This is an issue I’ve often thought about. Whenever I present a system’s map I always preface it with “This map is wrong, it only exists to start a conversation.” I’ve found that I have to do that because either people get instantly involved in trying to correct small parts of the map (missing the broader point) or they disengage and assume I understand whatever’s going on better.
The solution, in my mind, has to come from separating two of the big uses of systems mapping and developing separate training around each.
- Analysis/exploration — this is the minutia and complexity and neutral description and research angle that wonks and detailed picture people love.
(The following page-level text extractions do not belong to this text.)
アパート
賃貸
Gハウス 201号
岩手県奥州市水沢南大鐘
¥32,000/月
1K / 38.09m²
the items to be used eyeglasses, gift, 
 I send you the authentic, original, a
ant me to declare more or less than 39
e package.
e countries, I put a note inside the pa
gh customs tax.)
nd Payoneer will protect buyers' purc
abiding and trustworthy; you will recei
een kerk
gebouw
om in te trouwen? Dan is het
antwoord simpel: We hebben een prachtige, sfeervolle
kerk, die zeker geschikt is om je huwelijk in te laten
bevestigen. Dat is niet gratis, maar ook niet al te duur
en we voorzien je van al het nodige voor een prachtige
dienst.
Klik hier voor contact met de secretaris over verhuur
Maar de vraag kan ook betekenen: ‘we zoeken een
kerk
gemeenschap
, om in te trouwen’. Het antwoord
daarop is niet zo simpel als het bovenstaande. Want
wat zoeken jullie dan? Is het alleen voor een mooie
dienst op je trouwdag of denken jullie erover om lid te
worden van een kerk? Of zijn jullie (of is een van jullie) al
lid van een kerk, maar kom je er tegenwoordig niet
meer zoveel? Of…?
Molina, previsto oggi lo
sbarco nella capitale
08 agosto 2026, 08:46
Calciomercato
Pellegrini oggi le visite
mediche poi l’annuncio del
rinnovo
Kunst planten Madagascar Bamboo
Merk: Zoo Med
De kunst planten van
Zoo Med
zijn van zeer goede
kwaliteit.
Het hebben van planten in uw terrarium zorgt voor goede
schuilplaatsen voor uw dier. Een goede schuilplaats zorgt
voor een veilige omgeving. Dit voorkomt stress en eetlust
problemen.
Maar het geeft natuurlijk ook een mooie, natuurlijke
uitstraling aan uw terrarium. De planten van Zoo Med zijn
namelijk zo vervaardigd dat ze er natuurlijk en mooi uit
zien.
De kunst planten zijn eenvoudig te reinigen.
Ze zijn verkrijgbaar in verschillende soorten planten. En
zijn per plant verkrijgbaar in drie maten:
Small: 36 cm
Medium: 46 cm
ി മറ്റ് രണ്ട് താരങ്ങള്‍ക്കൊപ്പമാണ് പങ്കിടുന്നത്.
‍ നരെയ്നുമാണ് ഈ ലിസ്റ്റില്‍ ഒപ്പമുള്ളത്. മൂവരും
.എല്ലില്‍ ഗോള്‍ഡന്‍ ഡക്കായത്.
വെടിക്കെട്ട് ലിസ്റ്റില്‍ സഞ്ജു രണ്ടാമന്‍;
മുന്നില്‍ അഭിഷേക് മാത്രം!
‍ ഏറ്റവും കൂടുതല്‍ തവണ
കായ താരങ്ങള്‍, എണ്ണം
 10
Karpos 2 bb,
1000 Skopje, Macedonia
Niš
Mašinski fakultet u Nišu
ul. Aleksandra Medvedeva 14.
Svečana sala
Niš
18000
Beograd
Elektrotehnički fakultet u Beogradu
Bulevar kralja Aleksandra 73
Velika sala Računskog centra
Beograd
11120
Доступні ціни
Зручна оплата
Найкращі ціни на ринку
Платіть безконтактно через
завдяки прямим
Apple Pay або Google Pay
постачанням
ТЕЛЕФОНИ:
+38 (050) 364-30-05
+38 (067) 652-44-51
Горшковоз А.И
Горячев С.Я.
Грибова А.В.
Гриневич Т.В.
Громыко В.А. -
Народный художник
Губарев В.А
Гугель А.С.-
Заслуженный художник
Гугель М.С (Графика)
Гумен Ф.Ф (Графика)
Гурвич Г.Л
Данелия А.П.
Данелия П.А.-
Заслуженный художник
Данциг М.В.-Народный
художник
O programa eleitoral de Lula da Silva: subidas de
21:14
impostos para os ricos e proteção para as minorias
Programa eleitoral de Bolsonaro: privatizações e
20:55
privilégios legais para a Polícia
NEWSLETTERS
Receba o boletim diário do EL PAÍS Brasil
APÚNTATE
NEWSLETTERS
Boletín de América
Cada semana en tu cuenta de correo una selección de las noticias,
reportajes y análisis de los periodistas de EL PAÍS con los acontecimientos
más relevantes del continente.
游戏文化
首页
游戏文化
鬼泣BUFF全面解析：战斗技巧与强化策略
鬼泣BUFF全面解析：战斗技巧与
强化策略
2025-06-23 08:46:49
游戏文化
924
- Story telling/findings — this should be the outcome from 1. It should be simple and oversimplification doesn’t matter so long as we can “check the footnotes” so to speak if we so desire. It’s rare though to see a systems map get successfully converted into a solid three-part story that’s digestible. We want to show the detailed dynamics that make the story believable and rigorous and interesting and we also don’t want to “waste” the work that went into creating 1, but doing so muddies the story that you’re trying to tell and destroys conversation. I would also add that writing stories for systems is harder than writing a normal story. Where do you begin? Once you’ve begun, where do you go?
The broad issue at hand is that data doesn’t speak for itself, and systems maps are just another form of structured data. Many people have foolishly believed that a visualization component would relieve them of the responsibility of interpretation and storytelling, resulting in a wave of complex maps that tell no story. Good writers are what is needed and I’m skeptical that there’s a clean technical solution to this problem.